**PASSAGE**
— Start —
Dried lake, climate change

Brunel Pension Partnership and the People’s Pension have called on the UK government to mandate companies to disclose their transition plans before imposing the same requirements on the financial sector.

The filings were made to a Department for Energy Security and Net Zero (DESNZ) consultation on the introduction of mandatory climate transition plans, which concluded this week.

DESNZ said it was seeking views on how to deliver a policy commitment to mandate “UK-regulated financial institutions (including banks, asset managers, pension funds and insurers) and FTSE 100 companies to develop and implement credible transition plans that align with the 1.5C goal of the Paris Agreement”, as set out in the Labour government’s 2024 election manifesto.

Headline points from Brunel’s submission include proposals that the scope and sequencing of the requirements should begin with corporates, followed by asset managers and ending with asset owners. The requirements should also include proportionate relief for SMEs while managing the impacts that would have on supply chains, the pension pool said.

This was echoed by People’s Pension Partnership responsible investment head Leanne Clements, who argued that “a phased aligned approach” – in the order proposed by Brunel – would “help address data dependencies and avoid repeating past challenges in regulatory roll-outs”.

“To be truly beneficial, these disclosures must sit within a coherent, economy-wide regime, with careful consideration of sequencing to ensure effective implementation,” she said.

But the UK’s largest private pension provider, Universities Superannuation Scheme (USS), questioned whether financial sector bodies should face any disclosure requirements.

In its filing, the scheme said it saw continued value in understanding how real economy sectors are addressing the transition, but little value in financial subsectors – including asset owners, managers and banks – developing transition plans as they are unable to transition without broader real economy decarbonisation.

Mandating company disclosure may appear to be effective policy, but is unlikely to result in significant changes in company behaviour or system-level changes, USS added.

USS CEO Simon Pilcher said to Responsible Investor: “As we note in our consultation response, we believe that policy shifts will be the driver for achieving real-world change, rather than mandating reporting or company disclosures.”

The pension scheme has backed the use of the “gold standard” transition planning framework developed by the Transition Plan Taskforce (TPT) to underpin UK requirements, and has asked for transition plans to include a funded strategy with capex alignment, short- to long-term targets and Just Transition elements.

Non-mandatory route

However, Norway’s sovereign wealth fund said in its submission that the TPT framework was “overly granular to be embedded into a mandatory disclosure framework for a broad scope of entities at this stage”.
— End —
**PROVIDED MATERIAL**
— Start —
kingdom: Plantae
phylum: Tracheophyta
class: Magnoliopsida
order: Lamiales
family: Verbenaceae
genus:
— End —
**TASK SET**
1. In the climate transition article, write out the part that opens with the words containing "Brunel Pension Partnership" and closes with "2024 election manifesto.", substituting "the department" for "DESNZ".
2. According to the climate transition article, in what order did Brunel propose that the requirements should apply?
The lines shown above were taken from a different source.

**ANSWERS TO THE PROBLEMS**
1.
Brunel Pension Partnership and the People’s Pension have called on the UK government to mandate companies to disclose their transition plans before imposing the same requirements on the financial sector.

The filings were made to a Department for Energy Security and Net Zero (the department) consultation on the introduction of mandatory climate transition plans, which concluded this week.

the department said it was seeking views on how to deliver a policy commitment to mandate “UK-regulated financial institutions (including banks, asset managers, pension funds and insurers) and FTSE 100 companies to develop and implement credible transition plans that align with the 1.5C goal of the Paris Agreement”, as set out in the Labour government’s 2024 election manifesto.

2. They should begin with corporates, then asset managers, and end with asset owners.